L’alimentation bio est-elle vraiment meilleure pour la santé ? Lorsqu’ils ont lancé leur expérimentation en 2017, des chercheurs du Centre d’études biologiques de Chizé (CNRS, Université de La Rochelle) et du laboratoire Biogéosciences (CNRS, Université de Bourgogne) n’envisageaient pas de répondre à une question de santé publique, mais plutôt d’écologie. « Nous avons voulu savoir comment la contamination de l’environnement par de faibles doses d’un mélange de pesticides, c’est-à-dire ce que l’on rencontre dans les zones agricoles, pouvait affecter la survie des oiseaux des champs comme la perdrix grise.» explique le biologiste et écologiste Jérôme Moreau, de l’Université de La Rochelle. Trouver un protocole expérimental mimant ces conditions de vie, pour les comparer à une situation où les animaux ne sont pas ou très peu exposés, a été compliqué : nous avons donc choisi de jouer sur la nourriture des oiseaux. »
Pendant plusieurs mois, les chercheurs ont élevé deux groupes de perdrix grises (perdrix perdrix), les premiers nourris avec du blé et du maïs issus de l’agriculture biologique, les autres avec les mêmes céréales, mais obtenues par l’agriculture conventionnelle. L’objectif est d’observer l’impact des traces de pesticides de synthèse – interdits en agriculture biologique – présentes dans l’alimentation des oiseaux. « Certains collègues nous ont dit que nous ne verrions aucun effet. Au contraire, les résultats ont été frappants et nous ont surpris. »dit M. Moreau.
En seulement quelques semaines d’expérience, les « perdrix conventionnelles » voient leur système immunitaire dérégulé par rapport à celui des « perdrix bio », leur nombre de globules rouges diminué, la quantité de parasites intestinaux augmentée. Publié en 2021 dans Pollution de l’environnementces résultats montrent également que les femelles conventionnelles pondent des œufs plus petits avec des coquilles plus fines ; ils ont également accumulé plus de masse grasse et ont une constitution plus forte que les « organiques ». Quant aux mâles, leur plumage est moins coloré. Ces effets modulés selon le sexe pourraient être liés, selon les chercheurs, aux propriétés perturbateurs endocriniens de certains pesticides.

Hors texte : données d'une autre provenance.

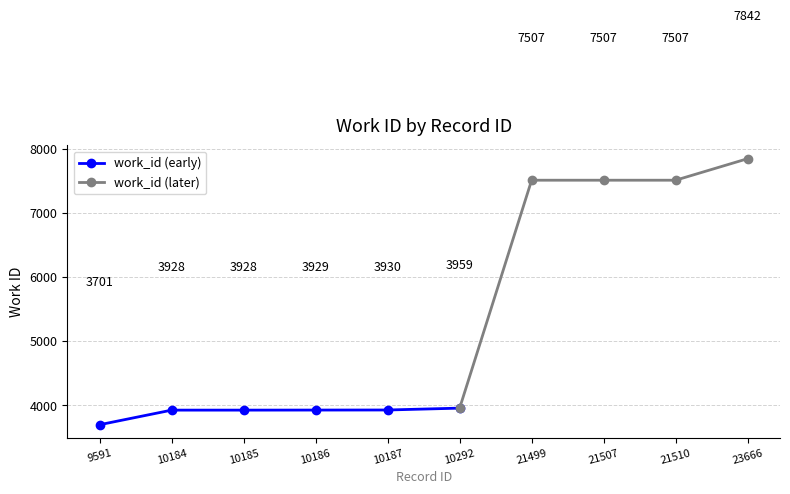

What is the maximum value shown in the chart?

7842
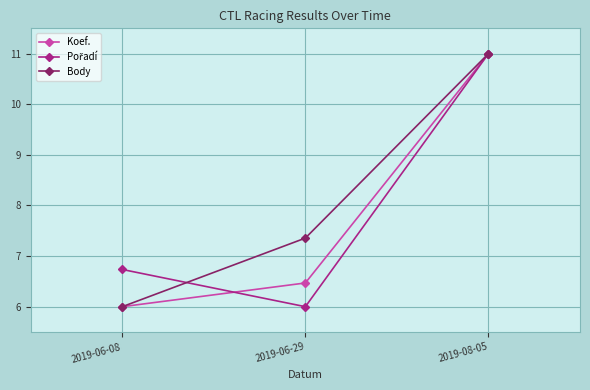

What is the sum of all Body values?

24.4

Effets sur la reproduction
Leurs dernières observations, publiées en 2023, montrent même que le régime alimentaire conventionnel de ces oiseaux réduit leur capacité à voler et diminue leur vigilance. “La distance de fuite, c’est-à-dire la distance à laquelle s’enfuit la perdrix lorsqu’un intrus s’approche, est environ deux fois plus faible chez les oiseaux nourris de manière conventionnelle”précise M. Moreau. Signe de répercussions probables sur le système nerveux central des oiseaux.